How to Write an Action Scene

action

How to Write an Action Scene

A high-speed, stunt-filled incident isn’t the only thing which qualifies as an action scene. It can be any point in the plot where you want the tension to ratchet up by way of some physical acts. A bitter argument between two characters might be tense but would not typically be seen as action unless/until one socks the other and they get into a punching/hitting fight.

But whether it’s getting out of the wizard’s lair or the hero fleeing from mafia types, you want your reader to be right with your protagonist, weaving and dodging with him towards his goal. The story itself will provide some of the fascination for the reader but there are some quite mechanical ways to heighten the enjoyment of your scene.

Ways to improve an action scene

I’m going to discuss a couple but I can’t emphasize enough that these techniques should be considered after you have written the scene. Don’t start writing with thoughts like “Right—short sentences.” If you do, you risk flattening your writing by focusing on following the rules rather than creating excitement.

Let the creative side run free and after the episode is written, consider the following.

Short sentences

Not: She was stymied by the locked door and didn’t know what to do.

Rather: The door was locked. She was stymied. What to do?

As much as possible, you want to create a kind of staccato effect in your writing. Sentences with more connecting words (e.g. and) are better in more reflective moments.

Action words

Obvious, but sometimes forgotten in the heat of the writing.

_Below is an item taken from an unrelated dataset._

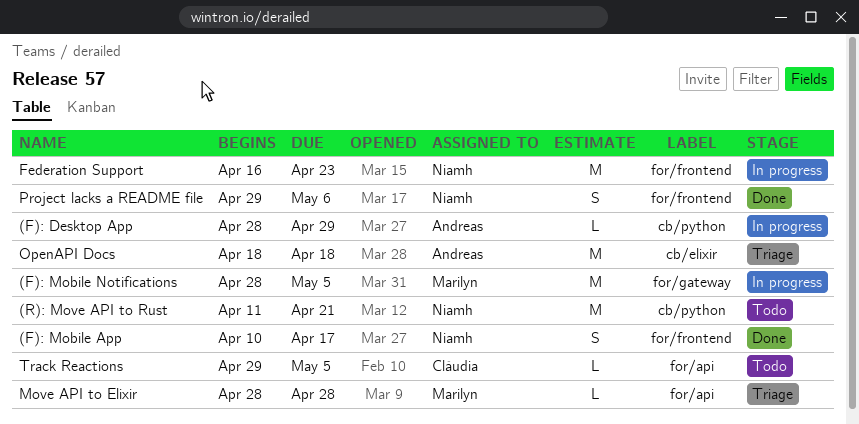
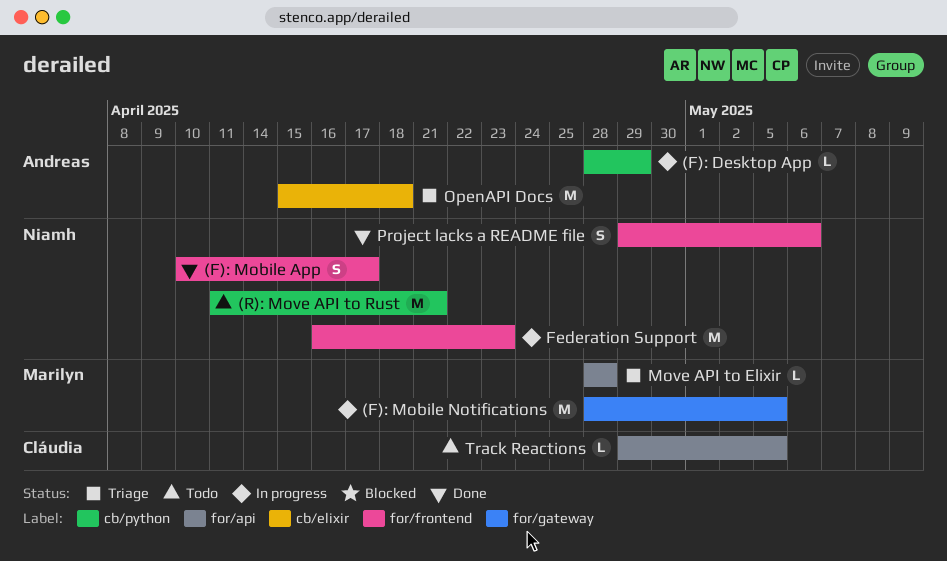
OpenAPI Docs, start: Apr 18 -> Apr 15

Not: She was totally unprepared by the hit of a fist on the side of her head.

Rather: His fist hit on the side of her head.

I think the ‘totally unprepared’ was intended to convey shock or surprise. You could add an adverb like ‘suddenly’ but I have already expressed my views on the overuse of adverbs. I would prefer an action like ‘She staggered.’

Limit internal dialogue

Think about when you have been in an urgent situation—your son has fallen down the stairs or you are in a car accident. Do you think, “Oh my god, what should I do?” Well, you might if you were Hamlet or some other famous ditherer. But more likely, you’d spring into action—checking for injury, calling 911, etc. Keep this in mind when writing these types of events. The characters are generally doing and not thinking about it.

If you want them to react, do it after the action is completed, for good or ill, not during.

Terse dialogue

In a TV show I saw, the spaceship was about to crash land and the pilot yells, “Lower the screens so I can see better.”

First of all this is a bit of an AYKB or an As-You-Know-Bob piece of dialogue intended to tell the reader something that all the characters in the scene already know. In our example, wouldn’t any crew worth its salt already know why the pilot needs the shields down even if you, the reader, may not?

In an emergency situation, the pilot is more likely to yell, “Lower the shields!”

This might seem like a niggle. But you need to remember that if you want your reader to feel the tension of the scene, the characters need to act tense. And this is often communicated through terse dialogue.

Alls to say, remember that people in urgent situations don’t use full sentences, don’t observe social niceties like please and thank you and don’t provide onlookers with background information. Neither should your characters.